Firm: Morgan Stanley


Location: Boston, MA


Production: $6.29 million


AUM: $2.35 billion


Age: 37



All young advisors can relate to the difficulties of starting out, whether it's the long hours spent prospecting or trying to earn the trust of wealthy clients. But what separates these top advisors is that they have been able to overcome the second major challenge to their career, the plateau, says this year's #1 top advisor under 40, Peter Princi.


"Everybody can talk about early stages and getting over those initial hurdles of earning trust and becoming a center of influence, and that is the hardest thing you do," says Princi, who makes the Top 40 list for his fifth time. "But you see a lot of business hit a plateau at some point, and it's really hard to get through certain levels of assets and continue that momentum."


For Princi, that moment came just over five years ago. He had built a client base and several hundred million in assets, but between the hours he spent researching the market, doing due diligence on portfolio managers and serving clients, he didn't have any more resources to grow.


Rather than scaling back or settling into his success, Princi raised his asset minimums and started hiring assistants and certified financial planners. His goal was to expand his practice by focusing on offering financial planning services for investors with $2 million or more of investable assets. He delegated the smaller accounts with under $500,000 in assets, many of whom had been with him since the start, to other members of his nine-person team, who continue to provide them with strategies and outlooks. Princi focuses on the ultra-wealthy. "It is very important that every client feels like they are the only client," Princi says.


Princi is lead strategist on his team. Many of the other teammates are in non-producing roles as analysts or estate planners. Princi usually spends about 55 of his 75-hour work week reading, researching and meeting with portfolio managers. He spends the rest of the time speaking to clients and prospects.


Princi's accounts include business executives, business owners, real estate moguls and professional baseball players. (Princi worked with the New York Mets for two years after graduating.)

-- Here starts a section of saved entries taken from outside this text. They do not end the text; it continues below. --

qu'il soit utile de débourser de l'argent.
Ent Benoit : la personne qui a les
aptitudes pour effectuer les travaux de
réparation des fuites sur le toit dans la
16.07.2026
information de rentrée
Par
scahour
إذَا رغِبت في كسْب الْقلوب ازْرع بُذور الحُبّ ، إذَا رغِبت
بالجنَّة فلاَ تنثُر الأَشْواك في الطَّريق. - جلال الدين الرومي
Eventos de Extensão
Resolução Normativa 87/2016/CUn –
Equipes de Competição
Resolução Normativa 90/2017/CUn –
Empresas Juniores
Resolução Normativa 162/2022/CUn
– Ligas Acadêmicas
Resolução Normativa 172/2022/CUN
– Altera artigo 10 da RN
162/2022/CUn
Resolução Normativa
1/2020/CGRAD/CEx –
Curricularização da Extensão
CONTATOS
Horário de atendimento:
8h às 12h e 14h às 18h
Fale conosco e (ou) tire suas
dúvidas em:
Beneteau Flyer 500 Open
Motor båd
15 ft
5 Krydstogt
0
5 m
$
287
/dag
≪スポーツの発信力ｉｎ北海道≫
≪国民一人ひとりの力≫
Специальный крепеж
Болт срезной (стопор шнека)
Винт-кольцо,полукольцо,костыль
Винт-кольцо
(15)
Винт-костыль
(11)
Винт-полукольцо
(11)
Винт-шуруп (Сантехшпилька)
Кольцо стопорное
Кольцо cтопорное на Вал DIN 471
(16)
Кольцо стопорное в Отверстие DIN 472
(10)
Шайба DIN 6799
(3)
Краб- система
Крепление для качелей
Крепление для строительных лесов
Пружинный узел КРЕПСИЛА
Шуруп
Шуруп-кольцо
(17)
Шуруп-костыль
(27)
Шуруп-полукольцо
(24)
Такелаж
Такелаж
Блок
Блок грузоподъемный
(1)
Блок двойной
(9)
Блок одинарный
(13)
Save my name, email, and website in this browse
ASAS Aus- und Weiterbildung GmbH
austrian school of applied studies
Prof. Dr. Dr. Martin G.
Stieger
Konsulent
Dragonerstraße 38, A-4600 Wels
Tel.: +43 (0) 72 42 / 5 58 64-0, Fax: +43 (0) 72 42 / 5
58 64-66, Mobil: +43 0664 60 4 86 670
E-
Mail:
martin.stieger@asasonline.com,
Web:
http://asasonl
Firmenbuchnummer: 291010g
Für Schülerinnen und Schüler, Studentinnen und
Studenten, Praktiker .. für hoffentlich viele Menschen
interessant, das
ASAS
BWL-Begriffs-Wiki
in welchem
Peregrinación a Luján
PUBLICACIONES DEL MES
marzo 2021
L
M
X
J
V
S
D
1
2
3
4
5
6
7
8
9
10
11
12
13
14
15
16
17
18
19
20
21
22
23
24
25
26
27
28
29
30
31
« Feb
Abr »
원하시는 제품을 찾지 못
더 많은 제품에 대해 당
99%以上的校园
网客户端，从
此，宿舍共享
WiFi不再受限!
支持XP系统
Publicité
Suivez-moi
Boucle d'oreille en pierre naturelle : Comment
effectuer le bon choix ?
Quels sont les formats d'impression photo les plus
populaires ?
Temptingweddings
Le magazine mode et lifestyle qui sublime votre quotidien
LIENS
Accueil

While uncovering new investment opportunities is a big part of his practice, Princi's team focuses heavily on financial planning and most of his revenue comes from fees charged on assets under management. For example, when a client recently looked to move into a posh retirement community, Princi and his team were not worried so much about where the money would come from, but about how it would change the client's lifestyle.


"We told him it was a great lifestyle move and wouldn't put a dent in how he lives," Princi says. "To hear the excitement in the client's voice is powerful."